___ DOCUMENT PASSAGE ___
It is also worth remembering that we are legislating as part of the agreement reached last week. I am concerned that placing an obligation on the Secretary of State to report overlooks this fact, and gives the impression that welfare in Northern Ireland is no longer devolved. We are not taking back welfare. The Department for Social Development remains responsible for implementing the welfare reforms.
I ask the hon. Member for Foyle to withdraw the amendments, and I beg to move that clause 1 stand part of the Bill.
The Minister implied that the amendment would affect just one Order in Council—the one that is in draft at the moment—but of course it would apply to various Orders in Council. He identified the problem that, having passed a legislative consent motion, the Assembly would wonder why the matter had come back to it.
We are used in this House to dealing with different stages of legislation and dealing with different decisions. There is no reason why there should not be more scrutiny.
On the Minister’s argument about the legislative consent question—that these amendments would breach the legislative consent motion because that motion does not address amendments—I make the point that legislative consent motions can be retrospective. After all, the legislative consent motion in the Assembly last week was about retrospectively endorsing the welfare clauses of the 2015 Welfare Reform and Work Bill as originally introduced, even though one of the parties that voted for that in the Assembly had voted against those provisions in this House. So I do not believe that those arguments stand up.
___ SUPPLIED MATERIAL ___
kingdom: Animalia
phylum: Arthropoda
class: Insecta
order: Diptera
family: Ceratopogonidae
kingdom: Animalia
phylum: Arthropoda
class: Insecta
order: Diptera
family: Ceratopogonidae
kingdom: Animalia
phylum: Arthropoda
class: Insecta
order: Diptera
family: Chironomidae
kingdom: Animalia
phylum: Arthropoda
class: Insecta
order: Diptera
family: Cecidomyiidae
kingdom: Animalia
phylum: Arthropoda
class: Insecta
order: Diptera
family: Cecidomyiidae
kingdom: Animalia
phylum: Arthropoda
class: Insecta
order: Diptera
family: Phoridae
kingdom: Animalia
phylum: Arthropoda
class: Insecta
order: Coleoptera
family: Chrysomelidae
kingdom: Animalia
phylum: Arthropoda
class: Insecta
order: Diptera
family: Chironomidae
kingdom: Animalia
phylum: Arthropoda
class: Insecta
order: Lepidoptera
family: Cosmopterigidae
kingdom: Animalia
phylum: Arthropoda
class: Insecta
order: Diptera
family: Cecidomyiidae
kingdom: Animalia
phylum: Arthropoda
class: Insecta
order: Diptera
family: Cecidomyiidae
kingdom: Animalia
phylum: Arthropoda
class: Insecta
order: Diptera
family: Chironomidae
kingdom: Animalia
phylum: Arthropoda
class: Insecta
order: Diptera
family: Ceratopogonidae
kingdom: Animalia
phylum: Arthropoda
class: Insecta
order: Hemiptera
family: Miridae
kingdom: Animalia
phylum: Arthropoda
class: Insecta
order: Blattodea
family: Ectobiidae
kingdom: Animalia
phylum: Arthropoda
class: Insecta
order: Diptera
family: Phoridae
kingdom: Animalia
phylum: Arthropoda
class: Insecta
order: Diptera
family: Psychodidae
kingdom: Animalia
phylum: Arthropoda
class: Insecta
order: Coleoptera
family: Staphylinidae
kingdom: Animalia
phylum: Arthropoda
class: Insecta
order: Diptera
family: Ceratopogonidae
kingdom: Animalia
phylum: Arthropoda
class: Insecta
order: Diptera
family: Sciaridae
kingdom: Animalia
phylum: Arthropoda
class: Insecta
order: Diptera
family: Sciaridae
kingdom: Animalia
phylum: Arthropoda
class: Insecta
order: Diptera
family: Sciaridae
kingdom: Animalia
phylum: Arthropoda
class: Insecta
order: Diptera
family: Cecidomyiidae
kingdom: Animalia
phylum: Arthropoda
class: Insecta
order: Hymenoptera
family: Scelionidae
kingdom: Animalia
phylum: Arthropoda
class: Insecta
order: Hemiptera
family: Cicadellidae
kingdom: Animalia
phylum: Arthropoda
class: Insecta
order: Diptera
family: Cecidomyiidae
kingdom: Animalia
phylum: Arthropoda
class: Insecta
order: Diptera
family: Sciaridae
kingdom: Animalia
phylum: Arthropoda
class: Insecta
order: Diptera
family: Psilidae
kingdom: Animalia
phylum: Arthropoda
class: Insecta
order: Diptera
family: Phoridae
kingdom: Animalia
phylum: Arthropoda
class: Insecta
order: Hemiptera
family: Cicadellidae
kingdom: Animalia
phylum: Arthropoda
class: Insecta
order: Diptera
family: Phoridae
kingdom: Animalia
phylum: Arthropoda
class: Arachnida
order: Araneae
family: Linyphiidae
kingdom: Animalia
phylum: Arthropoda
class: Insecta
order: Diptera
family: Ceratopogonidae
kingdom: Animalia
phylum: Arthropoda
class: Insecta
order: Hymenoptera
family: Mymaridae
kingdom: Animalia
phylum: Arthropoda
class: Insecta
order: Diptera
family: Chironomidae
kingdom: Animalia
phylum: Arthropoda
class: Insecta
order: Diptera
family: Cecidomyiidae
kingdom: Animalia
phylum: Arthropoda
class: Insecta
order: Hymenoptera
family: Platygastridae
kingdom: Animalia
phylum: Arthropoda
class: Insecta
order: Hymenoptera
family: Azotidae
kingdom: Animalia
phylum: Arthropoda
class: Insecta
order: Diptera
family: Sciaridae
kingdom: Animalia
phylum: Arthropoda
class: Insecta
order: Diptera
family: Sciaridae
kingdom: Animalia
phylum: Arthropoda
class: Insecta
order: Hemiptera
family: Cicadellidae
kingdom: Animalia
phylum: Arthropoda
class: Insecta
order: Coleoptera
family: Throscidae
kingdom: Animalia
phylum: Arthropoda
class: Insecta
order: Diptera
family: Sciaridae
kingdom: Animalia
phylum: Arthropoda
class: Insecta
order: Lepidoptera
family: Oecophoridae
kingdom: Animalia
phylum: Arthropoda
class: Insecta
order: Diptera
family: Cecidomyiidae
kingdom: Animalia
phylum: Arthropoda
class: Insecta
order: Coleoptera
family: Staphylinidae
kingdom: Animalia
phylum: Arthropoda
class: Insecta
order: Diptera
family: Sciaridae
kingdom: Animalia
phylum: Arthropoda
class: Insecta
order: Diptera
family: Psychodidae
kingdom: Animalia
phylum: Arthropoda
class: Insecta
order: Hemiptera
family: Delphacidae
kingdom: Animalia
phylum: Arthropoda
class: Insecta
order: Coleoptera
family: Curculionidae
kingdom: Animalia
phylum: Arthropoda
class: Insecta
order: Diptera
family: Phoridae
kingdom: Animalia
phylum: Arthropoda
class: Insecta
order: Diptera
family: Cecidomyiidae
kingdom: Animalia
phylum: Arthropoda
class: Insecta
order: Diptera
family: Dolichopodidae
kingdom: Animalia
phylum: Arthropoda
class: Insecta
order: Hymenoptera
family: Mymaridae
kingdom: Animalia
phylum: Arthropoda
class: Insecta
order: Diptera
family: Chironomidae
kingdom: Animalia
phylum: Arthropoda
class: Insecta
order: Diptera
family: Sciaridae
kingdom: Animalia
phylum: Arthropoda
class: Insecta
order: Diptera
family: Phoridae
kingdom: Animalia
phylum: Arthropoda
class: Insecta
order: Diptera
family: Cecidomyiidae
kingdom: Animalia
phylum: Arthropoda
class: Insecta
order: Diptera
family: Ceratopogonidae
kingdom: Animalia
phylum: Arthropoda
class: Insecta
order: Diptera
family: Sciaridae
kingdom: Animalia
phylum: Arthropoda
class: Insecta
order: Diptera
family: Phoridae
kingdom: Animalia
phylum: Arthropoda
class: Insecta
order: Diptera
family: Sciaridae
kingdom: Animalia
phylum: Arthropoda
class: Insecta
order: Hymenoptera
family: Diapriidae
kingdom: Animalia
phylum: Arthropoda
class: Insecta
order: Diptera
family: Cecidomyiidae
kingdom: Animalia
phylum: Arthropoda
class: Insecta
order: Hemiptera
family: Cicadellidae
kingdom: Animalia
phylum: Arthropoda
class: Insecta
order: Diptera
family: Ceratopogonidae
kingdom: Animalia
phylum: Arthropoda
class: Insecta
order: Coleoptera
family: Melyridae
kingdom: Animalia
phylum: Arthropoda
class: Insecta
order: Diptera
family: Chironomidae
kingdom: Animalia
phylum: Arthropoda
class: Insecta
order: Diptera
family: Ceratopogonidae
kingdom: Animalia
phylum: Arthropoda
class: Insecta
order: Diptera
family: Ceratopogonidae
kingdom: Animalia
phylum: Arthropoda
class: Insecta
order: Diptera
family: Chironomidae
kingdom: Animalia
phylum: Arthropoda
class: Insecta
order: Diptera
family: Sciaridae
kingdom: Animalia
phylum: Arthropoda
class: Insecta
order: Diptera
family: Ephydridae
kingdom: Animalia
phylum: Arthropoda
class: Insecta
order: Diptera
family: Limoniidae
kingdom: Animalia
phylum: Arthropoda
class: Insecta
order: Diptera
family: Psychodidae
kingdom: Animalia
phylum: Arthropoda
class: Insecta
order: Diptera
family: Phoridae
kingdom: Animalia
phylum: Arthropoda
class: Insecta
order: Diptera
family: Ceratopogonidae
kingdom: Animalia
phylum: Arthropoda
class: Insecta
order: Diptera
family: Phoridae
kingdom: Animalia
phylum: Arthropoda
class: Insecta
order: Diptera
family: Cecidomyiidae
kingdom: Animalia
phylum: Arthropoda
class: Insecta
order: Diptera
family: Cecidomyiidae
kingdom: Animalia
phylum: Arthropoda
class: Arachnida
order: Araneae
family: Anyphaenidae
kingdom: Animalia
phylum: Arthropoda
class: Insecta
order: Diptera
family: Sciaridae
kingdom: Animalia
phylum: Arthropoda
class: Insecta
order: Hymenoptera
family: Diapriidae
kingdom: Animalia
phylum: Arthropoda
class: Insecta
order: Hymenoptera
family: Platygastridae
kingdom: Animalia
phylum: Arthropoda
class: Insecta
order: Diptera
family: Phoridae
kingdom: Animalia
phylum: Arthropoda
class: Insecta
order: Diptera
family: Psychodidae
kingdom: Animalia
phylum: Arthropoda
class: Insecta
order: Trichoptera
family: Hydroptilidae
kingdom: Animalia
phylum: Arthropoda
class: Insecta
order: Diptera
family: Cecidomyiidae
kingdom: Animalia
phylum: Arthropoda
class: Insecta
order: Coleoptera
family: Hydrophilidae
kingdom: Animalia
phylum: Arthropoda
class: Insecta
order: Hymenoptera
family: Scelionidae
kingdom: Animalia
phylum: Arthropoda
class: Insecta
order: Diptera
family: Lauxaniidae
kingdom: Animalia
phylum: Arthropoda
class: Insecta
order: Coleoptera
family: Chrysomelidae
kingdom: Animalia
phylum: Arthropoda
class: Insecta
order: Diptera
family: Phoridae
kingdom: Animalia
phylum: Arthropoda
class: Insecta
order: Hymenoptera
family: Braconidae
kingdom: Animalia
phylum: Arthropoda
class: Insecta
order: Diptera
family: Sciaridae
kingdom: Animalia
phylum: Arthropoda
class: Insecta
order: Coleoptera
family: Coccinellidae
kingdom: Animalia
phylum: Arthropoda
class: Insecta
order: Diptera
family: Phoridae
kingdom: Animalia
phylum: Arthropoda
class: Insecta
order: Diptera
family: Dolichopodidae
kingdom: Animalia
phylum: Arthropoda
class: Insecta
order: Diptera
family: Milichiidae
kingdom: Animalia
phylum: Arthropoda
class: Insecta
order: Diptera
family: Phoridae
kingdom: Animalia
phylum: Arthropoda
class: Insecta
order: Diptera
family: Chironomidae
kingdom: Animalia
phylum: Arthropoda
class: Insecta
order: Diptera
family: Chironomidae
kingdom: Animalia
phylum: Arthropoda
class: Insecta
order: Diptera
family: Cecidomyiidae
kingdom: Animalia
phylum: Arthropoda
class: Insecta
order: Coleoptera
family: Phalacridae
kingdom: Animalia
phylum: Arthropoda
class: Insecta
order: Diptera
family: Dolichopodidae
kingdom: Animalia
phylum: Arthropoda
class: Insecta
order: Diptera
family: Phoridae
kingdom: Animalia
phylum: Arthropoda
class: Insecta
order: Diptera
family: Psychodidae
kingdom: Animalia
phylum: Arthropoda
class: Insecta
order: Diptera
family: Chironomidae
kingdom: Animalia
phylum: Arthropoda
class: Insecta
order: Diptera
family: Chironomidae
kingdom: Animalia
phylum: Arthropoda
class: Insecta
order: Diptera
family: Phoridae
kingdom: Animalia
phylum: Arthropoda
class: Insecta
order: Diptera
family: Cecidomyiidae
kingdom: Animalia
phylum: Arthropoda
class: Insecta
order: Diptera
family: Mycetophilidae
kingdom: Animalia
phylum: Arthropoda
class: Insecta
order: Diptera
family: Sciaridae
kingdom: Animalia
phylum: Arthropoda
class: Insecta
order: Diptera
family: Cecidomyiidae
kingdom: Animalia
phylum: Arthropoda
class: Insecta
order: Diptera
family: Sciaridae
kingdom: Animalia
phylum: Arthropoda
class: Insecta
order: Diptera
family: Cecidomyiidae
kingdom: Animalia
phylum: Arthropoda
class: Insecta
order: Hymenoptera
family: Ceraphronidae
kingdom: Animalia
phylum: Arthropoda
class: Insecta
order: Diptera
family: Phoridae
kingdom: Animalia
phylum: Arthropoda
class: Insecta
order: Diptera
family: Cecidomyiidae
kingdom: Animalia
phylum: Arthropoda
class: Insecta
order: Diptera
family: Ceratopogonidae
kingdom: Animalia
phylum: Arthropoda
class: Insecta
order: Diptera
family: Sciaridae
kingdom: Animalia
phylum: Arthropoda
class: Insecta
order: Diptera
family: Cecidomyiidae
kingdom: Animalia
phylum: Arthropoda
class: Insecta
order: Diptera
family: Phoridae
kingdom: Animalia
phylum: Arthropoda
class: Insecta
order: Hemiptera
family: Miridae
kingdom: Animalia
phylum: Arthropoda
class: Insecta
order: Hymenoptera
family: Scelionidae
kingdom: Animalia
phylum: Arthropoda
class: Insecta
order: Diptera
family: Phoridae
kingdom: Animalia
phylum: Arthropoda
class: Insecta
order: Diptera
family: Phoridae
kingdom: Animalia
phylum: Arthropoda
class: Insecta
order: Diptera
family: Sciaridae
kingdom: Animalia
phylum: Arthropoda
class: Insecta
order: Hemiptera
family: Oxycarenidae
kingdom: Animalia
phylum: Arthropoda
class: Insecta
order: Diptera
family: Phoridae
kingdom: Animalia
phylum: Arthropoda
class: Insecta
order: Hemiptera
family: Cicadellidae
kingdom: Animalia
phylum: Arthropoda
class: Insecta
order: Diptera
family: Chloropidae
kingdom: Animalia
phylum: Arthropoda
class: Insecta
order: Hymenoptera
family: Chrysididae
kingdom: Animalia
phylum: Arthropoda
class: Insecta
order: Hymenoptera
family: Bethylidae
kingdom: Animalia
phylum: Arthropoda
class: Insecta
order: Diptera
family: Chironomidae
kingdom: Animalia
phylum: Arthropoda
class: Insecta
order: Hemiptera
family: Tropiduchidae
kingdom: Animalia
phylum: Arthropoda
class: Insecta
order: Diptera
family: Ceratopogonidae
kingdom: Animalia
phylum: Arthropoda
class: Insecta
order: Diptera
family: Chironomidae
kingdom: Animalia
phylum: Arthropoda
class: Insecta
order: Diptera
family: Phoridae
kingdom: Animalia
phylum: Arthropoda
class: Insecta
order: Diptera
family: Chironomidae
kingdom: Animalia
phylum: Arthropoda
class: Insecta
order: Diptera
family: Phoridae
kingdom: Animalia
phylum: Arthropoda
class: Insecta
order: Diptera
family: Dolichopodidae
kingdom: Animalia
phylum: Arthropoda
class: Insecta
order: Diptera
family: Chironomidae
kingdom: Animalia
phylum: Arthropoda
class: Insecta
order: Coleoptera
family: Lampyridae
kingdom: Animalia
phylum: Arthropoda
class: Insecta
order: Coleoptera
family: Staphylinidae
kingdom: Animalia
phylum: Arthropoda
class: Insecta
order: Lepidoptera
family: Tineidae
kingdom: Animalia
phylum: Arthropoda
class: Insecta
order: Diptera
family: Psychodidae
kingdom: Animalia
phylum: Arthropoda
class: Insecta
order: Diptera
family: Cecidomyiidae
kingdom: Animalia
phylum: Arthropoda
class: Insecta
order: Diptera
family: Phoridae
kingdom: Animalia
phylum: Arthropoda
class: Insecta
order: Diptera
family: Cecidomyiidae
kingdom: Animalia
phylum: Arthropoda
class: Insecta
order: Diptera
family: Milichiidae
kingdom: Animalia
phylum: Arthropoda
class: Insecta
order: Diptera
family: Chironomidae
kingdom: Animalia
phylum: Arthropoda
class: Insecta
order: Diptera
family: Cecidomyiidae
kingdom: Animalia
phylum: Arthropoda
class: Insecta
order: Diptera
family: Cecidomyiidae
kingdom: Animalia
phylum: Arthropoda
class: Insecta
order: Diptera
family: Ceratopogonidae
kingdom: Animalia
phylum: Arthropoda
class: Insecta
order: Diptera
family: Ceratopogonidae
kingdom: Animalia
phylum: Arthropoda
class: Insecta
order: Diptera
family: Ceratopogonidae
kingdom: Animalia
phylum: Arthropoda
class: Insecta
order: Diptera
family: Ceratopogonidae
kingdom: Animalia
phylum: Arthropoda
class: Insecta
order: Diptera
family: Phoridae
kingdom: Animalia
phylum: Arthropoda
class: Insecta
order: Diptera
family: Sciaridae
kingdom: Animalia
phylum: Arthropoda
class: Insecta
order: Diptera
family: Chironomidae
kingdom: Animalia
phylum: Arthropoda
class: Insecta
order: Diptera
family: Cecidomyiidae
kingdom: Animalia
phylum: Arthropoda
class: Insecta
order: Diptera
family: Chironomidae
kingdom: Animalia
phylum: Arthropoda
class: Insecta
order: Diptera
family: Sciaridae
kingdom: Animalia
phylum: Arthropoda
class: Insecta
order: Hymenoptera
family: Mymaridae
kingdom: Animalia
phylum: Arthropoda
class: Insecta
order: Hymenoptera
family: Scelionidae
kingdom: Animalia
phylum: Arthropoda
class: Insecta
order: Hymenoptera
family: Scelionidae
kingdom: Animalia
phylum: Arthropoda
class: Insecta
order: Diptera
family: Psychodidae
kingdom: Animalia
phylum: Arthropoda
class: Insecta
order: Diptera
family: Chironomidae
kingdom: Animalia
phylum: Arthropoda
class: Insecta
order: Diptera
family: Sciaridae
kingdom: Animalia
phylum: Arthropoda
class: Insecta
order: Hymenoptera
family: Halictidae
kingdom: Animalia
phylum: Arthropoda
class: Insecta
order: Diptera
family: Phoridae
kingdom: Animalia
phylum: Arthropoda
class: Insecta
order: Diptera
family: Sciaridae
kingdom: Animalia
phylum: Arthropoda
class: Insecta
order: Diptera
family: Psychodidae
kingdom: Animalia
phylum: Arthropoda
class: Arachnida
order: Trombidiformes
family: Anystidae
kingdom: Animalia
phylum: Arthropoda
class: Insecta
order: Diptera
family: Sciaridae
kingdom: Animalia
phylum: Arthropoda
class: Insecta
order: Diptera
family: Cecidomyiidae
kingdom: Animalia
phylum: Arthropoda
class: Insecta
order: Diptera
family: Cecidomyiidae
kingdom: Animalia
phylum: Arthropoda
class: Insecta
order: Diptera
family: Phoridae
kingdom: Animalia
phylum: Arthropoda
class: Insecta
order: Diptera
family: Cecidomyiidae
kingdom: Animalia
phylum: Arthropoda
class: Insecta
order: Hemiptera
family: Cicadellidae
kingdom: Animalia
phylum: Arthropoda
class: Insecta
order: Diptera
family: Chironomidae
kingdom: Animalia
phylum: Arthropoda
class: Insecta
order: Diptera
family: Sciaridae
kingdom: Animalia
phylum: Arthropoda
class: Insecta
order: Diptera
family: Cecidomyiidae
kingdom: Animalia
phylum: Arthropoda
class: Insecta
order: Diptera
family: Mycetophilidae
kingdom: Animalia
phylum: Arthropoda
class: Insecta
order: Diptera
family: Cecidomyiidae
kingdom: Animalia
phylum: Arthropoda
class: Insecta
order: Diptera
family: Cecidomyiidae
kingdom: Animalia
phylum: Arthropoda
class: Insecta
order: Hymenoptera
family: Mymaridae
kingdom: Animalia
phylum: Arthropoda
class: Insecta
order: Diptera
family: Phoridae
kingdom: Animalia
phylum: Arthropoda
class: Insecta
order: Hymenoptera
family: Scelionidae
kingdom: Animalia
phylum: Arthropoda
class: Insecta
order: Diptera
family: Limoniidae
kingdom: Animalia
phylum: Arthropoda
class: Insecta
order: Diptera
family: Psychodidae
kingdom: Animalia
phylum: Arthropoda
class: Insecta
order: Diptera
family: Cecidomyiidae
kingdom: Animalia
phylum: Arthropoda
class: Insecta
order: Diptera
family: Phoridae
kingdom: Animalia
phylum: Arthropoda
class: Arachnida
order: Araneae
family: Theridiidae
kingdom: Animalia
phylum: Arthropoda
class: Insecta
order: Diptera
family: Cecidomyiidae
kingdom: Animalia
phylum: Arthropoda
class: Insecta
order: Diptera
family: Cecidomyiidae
___
- WHAT THE TASK REQUIRES
Reproduce, word for word, the part of the debate excerpt above that opens with the words containing "We are used" and closes with "arguments stand up.".

- ANSWER IN FULL
We are used in this House to dealing with different stages of legislation and dealing with different decisions. There is no reason why there should not be more scrutiny.
On the Minister’s argument about the legislative consent question—that these amendments would breach the legislative consent motion because that motion does not address amendments—I make the point that legislative consent motions can be retrospective. After all, the legislative consent motion in the Assembly last week was about retrospectively endorsing the welfare clauses of the 2015 Welfare Reform and Work Bill as originally introduced, even though one of the parties that voted for that in the Assembly had voted against those provisions in this House. So I do not believe that those arguments stand up.